Qu’est-ce qui doit changer exactement ?
Des horaires de garderie plus longs, des écoles à plein temps, des logements abordables, un véritable soulagement pour les parents isolés. J'ai eu un enfant en 2004 et en 2017, et c'est encore pire aujourd'hui. En 2004, il était tout à fait normal de laisser les enfants à la garderie jusqu'à 18 h. Aujourd'hui, tu es une mère épouvantable. La société allemande a vraiment réussi à me convaincre que je suis mauvaise dans les deux domaines : comme mère et au travail. Parce que je ne travaille pas assez et que je ne récupère pas mon enfant assez tôt. Et puis, idéalement, l'enfant est censé participer à une activité cinq soirs par semaine.
En parlant d'activités : qu'est-ce qu'un « Single Mom Supper Club » exactement ?
Jacinta Nandi : C'est un peu comme la prostitution, mais avec de la bonne nourriture. (rires) Non, sérieusement : ce sont des dîners pour parents célibataires où chacun amène ses enfants, les couche, puis mange et boit ensemble. Pour beaucoup, c'est le seul moyen de s'en sortir.

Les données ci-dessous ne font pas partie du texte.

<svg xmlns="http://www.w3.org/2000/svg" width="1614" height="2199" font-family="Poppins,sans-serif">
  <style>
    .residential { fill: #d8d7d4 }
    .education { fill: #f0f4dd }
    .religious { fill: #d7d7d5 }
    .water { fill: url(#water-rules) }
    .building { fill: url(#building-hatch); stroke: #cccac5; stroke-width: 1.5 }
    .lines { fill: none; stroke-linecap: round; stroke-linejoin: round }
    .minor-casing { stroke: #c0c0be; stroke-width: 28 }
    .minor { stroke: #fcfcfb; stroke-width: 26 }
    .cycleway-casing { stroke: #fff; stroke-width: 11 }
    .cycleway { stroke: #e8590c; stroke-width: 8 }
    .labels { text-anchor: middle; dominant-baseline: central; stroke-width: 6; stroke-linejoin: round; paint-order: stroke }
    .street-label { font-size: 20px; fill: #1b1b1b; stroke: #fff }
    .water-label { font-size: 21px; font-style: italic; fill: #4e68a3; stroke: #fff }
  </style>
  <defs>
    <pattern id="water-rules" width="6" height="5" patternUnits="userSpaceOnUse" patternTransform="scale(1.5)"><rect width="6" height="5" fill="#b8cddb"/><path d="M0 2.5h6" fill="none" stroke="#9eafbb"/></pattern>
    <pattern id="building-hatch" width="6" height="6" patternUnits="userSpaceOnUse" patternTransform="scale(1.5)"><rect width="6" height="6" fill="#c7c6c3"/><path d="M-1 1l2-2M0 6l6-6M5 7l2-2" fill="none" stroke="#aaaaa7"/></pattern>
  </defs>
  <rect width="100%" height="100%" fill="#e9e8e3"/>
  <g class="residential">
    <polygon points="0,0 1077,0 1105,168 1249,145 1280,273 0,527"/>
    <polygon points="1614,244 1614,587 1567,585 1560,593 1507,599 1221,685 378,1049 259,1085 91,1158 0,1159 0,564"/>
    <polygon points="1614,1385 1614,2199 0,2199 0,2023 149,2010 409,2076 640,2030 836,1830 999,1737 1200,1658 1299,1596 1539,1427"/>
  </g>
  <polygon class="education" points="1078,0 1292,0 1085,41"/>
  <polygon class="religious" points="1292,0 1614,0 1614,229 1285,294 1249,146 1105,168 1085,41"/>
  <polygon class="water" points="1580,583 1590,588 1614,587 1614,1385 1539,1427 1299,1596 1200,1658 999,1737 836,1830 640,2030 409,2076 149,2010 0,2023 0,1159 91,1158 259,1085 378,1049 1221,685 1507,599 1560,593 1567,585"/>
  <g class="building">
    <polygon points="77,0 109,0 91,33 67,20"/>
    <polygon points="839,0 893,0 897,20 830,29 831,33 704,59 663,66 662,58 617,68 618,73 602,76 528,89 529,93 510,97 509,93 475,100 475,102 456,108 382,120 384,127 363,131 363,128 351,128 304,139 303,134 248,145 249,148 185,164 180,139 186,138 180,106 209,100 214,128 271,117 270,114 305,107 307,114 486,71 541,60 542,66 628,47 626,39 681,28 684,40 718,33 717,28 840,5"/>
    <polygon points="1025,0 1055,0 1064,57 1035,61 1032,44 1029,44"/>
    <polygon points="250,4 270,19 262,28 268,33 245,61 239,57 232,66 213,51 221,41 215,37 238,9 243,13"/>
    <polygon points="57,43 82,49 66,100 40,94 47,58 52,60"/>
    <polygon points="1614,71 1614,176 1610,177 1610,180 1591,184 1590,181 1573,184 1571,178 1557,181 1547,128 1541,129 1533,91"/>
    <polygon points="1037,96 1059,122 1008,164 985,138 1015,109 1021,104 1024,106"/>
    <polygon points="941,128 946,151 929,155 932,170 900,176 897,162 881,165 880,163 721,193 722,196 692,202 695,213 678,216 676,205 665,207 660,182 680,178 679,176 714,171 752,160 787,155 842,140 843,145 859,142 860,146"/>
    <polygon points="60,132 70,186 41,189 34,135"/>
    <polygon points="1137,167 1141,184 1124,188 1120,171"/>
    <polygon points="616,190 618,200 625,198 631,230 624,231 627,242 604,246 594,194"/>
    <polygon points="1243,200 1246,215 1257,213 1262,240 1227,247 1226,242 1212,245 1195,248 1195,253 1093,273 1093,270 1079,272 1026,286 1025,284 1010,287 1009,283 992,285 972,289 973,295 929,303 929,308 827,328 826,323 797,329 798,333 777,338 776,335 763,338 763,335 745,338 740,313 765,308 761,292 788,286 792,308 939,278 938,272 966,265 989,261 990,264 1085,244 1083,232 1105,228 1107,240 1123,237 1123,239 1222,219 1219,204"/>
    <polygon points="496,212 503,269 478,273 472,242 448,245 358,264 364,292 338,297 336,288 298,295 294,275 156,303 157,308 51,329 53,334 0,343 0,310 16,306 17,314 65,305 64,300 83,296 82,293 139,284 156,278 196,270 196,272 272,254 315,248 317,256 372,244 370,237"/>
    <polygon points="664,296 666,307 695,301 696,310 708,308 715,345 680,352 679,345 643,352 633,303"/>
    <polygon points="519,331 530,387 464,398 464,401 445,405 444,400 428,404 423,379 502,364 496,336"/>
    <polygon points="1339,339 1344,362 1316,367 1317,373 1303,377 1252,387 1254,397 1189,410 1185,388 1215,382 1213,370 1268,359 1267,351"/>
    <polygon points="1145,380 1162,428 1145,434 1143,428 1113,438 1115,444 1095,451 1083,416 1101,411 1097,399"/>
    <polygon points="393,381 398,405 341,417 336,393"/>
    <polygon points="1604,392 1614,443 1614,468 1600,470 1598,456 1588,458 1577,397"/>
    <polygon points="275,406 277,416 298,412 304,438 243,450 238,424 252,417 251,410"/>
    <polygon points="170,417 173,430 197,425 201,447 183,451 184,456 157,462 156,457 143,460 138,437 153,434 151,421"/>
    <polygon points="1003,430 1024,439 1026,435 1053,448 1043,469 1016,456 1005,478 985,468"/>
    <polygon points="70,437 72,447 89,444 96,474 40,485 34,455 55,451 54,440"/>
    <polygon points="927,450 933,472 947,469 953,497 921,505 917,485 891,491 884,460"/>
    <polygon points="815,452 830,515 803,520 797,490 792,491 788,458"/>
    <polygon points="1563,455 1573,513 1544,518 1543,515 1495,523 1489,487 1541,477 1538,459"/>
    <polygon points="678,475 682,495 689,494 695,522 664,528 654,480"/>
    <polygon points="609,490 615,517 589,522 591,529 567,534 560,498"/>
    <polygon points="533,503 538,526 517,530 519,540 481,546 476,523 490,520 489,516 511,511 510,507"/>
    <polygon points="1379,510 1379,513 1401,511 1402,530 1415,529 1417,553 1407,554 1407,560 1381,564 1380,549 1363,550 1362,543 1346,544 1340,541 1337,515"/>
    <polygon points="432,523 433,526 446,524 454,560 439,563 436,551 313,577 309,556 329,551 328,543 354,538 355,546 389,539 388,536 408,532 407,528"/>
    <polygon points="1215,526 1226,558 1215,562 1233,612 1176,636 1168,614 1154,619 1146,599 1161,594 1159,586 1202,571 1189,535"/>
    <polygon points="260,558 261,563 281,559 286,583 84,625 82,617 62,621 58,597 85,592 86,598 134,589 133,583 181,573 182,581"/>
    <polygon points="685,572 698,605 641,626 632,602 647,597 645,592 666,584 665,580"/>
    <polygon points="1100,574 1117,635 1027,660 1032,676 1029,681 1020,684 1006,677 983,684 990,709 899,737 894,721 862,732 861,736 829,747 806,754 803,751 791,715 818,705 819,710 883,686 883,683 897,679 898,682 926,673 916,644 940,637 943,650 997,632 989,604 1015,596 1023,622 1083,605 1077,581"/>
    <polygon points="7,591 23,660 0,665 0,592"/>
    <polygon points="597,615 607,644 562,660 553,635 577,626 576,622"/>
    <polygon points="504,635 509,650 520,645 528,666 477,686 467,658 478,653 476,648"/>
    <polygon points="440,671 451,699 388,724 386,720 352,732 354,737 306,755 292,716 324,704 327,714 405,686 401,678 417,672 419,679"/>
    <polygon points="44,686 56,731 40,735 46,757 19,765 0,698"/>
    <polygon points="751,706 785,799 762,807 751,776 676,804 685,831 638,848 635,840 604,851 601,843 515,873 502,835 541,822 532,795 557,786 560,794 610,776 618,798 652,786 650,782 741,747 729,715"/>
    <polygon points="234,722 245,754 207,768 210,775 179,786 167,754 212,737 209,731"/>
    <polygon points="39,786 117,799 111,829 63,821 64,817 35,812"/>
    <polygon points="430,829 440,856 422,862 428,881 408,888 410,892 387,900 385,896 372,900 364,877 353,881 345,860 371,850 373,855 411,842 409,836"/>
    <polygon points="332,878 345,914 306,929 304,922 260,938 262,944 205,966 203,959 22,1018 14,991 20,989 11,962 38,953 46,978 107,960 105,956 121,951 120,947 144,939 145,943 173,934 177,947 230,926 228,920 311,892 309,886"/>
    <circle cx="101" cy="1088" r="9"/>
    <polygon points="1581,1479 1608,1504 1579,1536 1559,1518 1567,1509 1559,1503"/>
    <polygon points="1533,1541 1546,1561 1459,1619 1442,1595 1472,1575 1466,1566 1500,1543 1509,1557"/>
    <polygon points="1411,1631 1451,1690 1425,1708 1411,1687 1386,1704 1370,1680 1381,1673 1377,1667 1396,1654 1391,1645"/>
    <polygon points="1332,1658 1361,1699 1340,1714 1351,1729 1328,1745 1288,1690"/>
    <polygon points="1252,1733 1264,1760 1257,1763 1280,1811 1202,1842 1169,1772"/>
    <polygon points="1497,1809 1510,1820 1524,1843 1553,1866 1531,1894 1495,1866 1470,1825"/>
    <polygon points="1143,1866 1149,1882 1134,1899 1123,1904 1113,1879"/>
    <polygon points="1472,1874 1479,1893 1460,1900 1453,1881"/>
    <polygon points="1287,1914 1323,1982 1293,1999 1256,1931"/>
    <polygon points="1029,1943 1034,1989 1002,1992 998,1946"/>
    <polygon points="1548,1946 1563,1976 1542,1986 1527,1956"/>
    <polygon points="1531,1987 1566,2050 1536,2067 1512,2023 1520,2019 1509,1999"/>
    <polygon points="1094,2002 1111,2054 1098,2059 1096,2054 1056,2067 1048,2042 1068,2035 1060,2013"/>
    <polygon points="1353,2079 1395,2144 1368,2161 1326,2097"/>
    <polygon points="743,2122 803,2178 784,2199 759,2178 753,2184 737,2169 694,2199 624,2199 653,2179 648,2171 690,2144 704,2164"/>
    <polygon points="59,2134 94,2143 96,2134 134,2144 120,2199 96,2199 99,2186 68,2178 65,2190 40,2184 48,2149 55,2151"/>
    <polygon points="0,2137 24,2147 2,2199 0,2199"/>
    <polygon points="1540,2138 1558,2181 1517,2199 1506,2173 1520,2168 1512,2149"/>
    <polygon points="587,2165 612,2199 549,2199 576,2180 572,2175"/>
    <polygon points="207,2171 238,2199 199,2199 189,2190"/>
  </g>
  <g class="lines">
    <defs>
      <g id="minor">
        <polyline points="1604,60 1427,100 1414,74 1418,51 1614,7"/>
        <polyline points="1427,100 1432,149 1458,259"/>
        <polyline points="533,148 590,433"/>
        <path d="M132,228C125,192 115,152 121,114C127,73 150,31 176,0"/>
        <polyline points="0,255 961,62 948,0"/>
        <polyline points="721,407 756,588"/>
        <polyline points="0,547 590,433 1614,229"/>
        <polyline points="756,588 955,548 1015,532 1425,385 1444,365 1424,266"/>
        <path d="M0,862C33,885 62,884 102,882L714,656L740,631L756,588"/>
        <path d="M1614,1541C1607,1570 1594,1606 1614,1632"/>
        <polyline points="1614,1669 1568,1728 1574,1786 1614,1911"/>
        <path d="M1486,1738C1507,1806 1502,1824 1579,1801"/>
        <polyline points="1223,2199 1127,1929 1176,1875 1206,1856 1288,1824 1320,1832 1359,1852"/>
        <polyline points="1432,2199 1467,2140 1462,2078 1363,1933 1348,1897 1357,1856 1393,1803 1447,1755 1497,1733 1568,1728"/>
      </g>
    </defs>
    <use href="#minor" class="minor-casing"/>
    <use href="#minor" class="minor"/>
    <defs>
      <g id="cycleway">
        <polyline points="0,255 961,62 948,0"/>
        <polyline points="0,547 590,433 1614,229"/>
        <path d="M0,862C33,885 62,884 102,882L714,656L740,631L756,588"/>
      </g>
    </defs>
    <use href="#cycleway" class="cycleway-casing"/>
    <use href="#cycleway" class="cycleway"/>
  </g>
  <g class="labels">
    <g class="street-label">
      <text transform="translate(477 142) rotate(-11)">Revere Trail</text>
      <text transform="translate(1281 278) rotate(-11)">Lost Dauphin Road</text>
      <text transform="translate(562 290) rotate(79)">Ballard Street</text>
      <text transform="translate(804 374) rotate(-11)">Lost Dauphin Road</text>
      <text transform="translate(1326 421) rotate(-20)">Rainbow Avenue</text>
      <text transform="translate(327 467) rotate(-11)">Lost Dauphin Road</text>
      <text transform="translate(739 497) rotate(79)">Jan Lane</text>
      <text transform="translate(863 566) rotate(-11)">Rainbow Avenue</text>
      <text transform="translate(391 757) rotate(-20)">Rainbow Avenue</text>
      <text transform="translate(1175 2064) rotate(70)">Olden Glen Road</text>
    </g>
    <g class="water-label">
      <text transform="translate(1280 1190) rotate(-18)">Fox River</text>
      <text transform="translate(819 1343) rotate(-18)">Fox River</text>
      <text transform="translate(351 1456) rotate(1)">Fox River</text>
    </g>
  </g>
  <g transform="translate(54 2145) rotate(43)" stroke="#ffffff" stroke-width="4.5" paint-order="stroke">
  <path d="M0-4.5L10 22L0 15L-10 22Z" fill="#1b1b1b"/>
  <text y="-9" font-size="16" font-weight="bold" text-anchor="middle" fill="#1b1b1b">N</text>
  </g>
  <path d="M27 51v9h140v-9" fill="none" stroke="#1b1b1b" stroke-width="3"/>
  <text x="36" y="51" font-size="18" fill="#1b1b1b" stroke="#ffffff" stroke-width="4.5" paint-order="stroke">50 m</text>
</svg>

Et surtout, de s'entraider.
Avons-nous besoin de nouvelles formes de communauté ?
Tout à fait. L'entraide devrait devenir plus courante. Les décideurs politiques pourraient encourager cela, par de nouvelles options de logement, des réseaux et des incitations financières. Au lieu de cela, nous devons justifier le fait d'aller chercher nos enfants « trop tard ». Je pense : la crèche est ouverte jusqu'à 18 h, donc mon enfant peut y rester jusqu'à 18 h aussi.
Est-ce important pour vous ce que les autres pensent de vous en tant que mère ?

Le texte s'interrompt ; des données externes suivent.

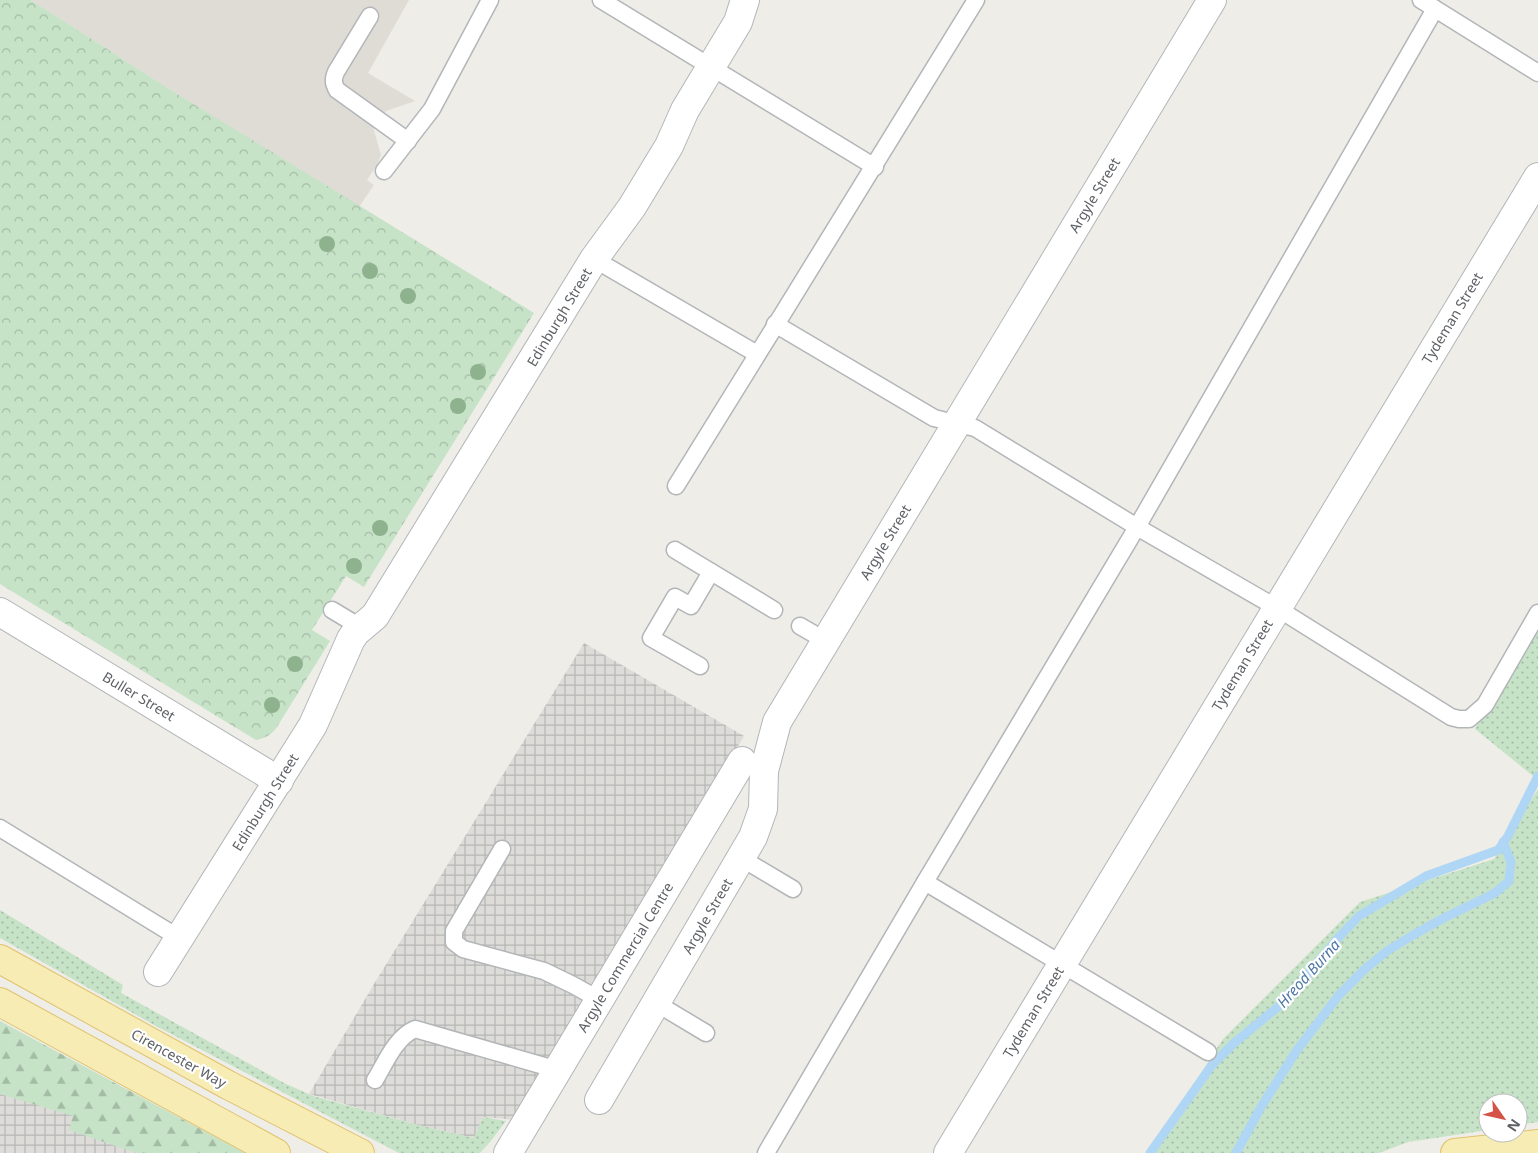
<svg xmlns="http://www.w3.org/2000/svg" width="1538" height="1153" font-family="'Noto Sans',sans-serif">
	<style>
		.industrial { fill: url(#industrial-grid) }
		.education { fill: #dedcd5 }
		.grass { fill: url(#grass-dots) }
		.forest { fill: url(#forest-firs) }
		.park { fill: url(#park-crowns) }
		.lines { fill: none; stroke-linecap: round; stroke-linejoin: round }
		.stream { stroke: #b0d6f5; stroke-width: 9 }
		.lane-casing { stroke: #b3b6b9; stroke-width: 19 }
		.street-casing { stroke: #b3b6b9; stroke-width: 30 }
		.primary-casing { stroke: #e1c26d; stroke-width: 30 }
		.lane { stroke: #fff; stroke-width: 16 }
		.street { stroke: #fff; stroke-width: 28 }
		.primary { stroke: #f6ecb4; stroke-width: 28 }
		.tree { fill: #8eb28d }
		.labels { text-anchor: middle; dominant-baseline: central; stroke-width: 4.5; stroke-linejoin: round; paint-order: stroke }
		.street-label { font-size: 14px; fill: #5e6165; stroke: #fff }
		.water-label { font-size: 15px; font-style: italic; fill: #4e78a6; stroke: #fff }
	</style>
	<defs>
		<pattern id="industrial-grid" width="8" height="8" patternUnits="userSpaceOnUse" patternTransform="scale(1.25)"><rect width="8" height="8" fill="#dddcd9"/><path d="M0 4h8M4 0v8" fill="none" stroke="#b6b6b4"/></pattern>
		<pattern id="grass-dots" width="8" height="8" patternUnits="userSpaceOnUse" patternTransform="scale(1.25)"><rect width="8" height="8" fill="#c6e3c7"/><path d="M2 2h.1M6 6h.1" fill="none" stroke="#a4bba5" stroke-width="1.8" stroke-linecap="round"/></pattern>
		<pattern id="forest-firs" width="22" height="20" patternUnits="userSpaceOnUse" patternTransform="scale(1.25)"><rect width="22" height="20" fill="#c6e3c7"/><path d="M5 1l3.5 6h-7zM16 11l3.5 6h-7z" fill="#a4bba5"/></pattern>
		<pattern id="park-crowns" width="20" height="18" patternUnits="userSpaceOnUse" patternTransform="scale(1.25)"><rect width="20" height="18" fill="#c6e3c7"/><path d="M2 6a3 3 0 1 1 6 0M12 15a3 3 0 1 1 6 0" fill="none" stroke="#a4bba5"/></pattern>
	</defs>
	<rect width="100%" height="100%" fill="#eeede7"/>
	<g class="industrial">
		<polygon points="584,643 744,736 517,1120 483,1117 474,1138 418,1125 309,1094 374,984"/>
		<polygon points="0,1048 193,1153 0,1153"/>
	</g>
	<polygon class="education" points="31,0 409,0 368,73 415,101 386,111 373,127 381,155 377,165 367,180 374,185 359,207 174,92"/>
	<g class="grass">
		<polygon points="1538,622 1538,780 1475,729"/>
		<polygon points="1538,789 1538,1122 1518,1125 1518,1103 1488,1103 1488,1130 1408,1142 1379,1153 1149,1153 1223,1039 1360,902 1494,859"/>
		<polygon points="0,910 123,985 121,993 284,1083 313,1096 418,1125 474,1138 483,1117 506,1121 490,1142 480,1153 399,1153 156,1026 0,938"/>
	</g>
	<polygon class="forest" points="0,1021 245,1153 136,1153 69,1130 73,1116 0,1094"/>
	<path class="park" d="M0,0H31L174,92L534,313L364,587L346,576L312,630L330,641L277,727C271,735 266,738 256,740L0,584Z"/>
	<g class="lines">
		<g class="stream">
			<polyline points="1150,1153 1212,1065 1233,1044 1285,1001 1339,937 1359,916 1426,876 1498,850 1508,836 1538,776"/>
			<polyline points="1236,1153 1261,1107 1297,1050 1339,995 1365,969 1387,951 1413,935 1442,919 1495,893 1509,881 1511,862 1503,842"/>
		</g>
		<defs>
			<g id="lane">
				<polyline points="601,0 875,167"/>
				<polyline points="1421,0 1538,73"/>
				<path d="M370,16L336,72C333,79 333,83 337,90L408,141"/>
				<polyline points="384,171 432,109 490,0"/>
				<polyline points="594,259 757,354"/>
				<polyline points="775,324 934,418 975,428 1137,527 1277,608 1451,717 1459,719 1469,719 1485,705 1538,613"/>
				<path d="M676,486C776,324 877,163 976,0"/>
				<polyline points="675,550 774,610"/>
				<polyline points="332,610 362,628"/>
				<polyline points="800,626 826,641"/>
				<polyline points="700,666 651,638 675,597 691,606 711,572"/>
				<polyline points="0,828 179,938"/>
				<polyline points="502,849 454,931 454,942 463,949 544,971 573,985 600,1000"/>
				<polyline points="741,858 793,889"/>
				<polyline points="925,882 1208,1052"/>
				<polyline points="656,1003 706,1033"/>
				<path d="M375,1080C386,1062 395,1038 415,1029L558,1070"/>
				<polyline points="766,1153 925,882 1137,527 1435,9"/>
			</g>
			<g id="street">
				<polyline points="0,612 279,781"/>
				<polyline points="158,972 313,725 351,639 356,632 375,616 594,259 632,207 669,146 685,110 738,22 745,0"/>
				<polyline points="599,1100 753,837 763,809 764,771 777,722 1212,0"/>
				<polyline points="508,1153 742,761"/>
				<polyline points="948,1153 1538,177"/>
			</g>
			<g id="primary">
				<polyline points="0,959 228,1085 360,1153"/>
				<polyline points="0,1002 276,1153"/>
				<polyline points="1455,1153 1538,1144"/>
			</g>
		</defs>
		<use href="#lane" class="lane-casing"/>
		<use href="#street" class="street-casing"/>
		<use href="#primary" class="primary-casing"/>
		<use href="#lane" class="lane"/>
		<use href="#street" class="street"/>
		<use href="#primary" class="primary"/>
	</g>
	<g class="tree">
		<circle cx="327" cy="244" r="8"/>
		<circle cx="370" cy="271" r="8"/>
		<circle cx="408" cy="296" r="8"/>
		<circle cx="478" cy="372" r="8"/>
		<circle cx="458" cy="406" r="8"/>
		<circle cx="380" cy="528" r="8"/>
		<circle cx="354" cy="566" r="8"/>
		<circle cx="295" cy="664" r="8"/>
		<circle cx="272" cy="705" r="8"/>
	</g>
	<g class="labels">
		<g class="street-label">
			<text transform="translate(1094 195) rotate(-59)">Argyle Street</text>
			<text transform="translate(559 317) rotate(-59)">Edinburgh Street</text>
			<text transform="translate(1452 318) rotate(-59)">Tydeman Street</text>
			<text transform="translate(885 542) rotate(-59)">Argyle Street</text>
			<text transform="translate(1242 665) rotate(-59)">Tydeman Street</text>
			<text transform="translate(139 696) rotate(31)">Buller Street</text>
			<text transform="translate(265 802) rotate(-58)">Edinburgh Street</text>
			<text transform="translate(707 916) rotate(-60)">Argyle Street</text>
			<text transform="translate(625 957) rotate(-59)">Argyle Commercial Centre</text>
			<text transform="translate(1033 1012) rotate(-59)">Tydeman Street</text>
			<text transform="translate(179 1058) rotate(29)">Cirencester Way</text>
		</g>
		<g class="water-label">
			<text transform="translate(1308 973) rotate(-48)">Hreod Burna</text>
		</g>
	</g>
	<g transform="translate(1503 1118) rotate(124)"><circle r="24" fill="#ffffff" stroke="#bfc0c1"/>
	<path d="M0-4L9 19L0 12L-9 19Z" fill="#d55346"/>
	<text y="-8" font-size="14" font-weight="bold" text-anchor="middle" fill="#5e6165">N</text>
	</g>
</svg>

Malheureusement, oui. J'ai eu des périodes où mon fils me demandait : « Maman, où est-ce qu'on dort ce soir ? » – parce que je l'emmenais souvent quelque part. Je me sentais comme une mauvaise mère. Mais que pouvais-je faire d'autre ? Je compte sur la solidarité. Mon cercle d'amis m'aide parfois, mais bien sûr, cela ne fonctionne que si on partage des réalités similaires. Beaucoup de mères célibataires critiquent les couples avec enfants parce qu'ils ne font pas de baby-sitting plus souvent. Mais je comprends ; la plupart d'entre elles ont leur routine du coucher à 19 h, et une soirée pyjama ne s'y prête pas. Mon rêve serait d'avoir une gentille grand-mère allemande qui habite près de chez moi.
Croyez-vous que les femmes et les hommes sont plus heureux lorsqu'ils ne vivent pas ensemble ? Pourquoi ?
Peut-être qu'on devrait même vivre sans enfants ni hommes. (rires) En fait, je suis très romantique – j'adore les films d'amour pour ados ! Mais en réalité, ça marche mieux quand les hommes ne vivent pas sous le même toit. La plupart des gens se montrent alors sous leur meilleur jour.
On reçoit beaucoup de haine en ligne. Comment y faire face ?
J'ai mis des émojis cœur en dessous. (rires) Beaucoup de messages sont sexistes, insultants, menaçants. Les nazis me détestent. Mais ce qui me fait vraiment mal, c'est quand quelqu'un écrit : « Et en plus, tu es grosse. » J'ai été tellement socialisée contre les gros que c'est précisément ce qui me fait le plus mal. Mais je ne me laisserai pas arrêter. C'est trop tard, ceux qui me détestent me détesteront de toute façon.
Et qu'est-ce qui te donne de la force ?
L'idée d'écrire malgré tout. Mais je ne peux le faire que lorsque mes enfants sont avec leurs pères. Je ne suis pas comme ces vrais écrivains, Kafka ou Goethe, qui ne faisaient rien d'autre de leurs journées. Et pourtant, mon septième livre est déjà en cours de publication ! Et puis je me dis : ces hommes sans enfants pourraient faire tellement plus, ils ne sont pas si travailleurs.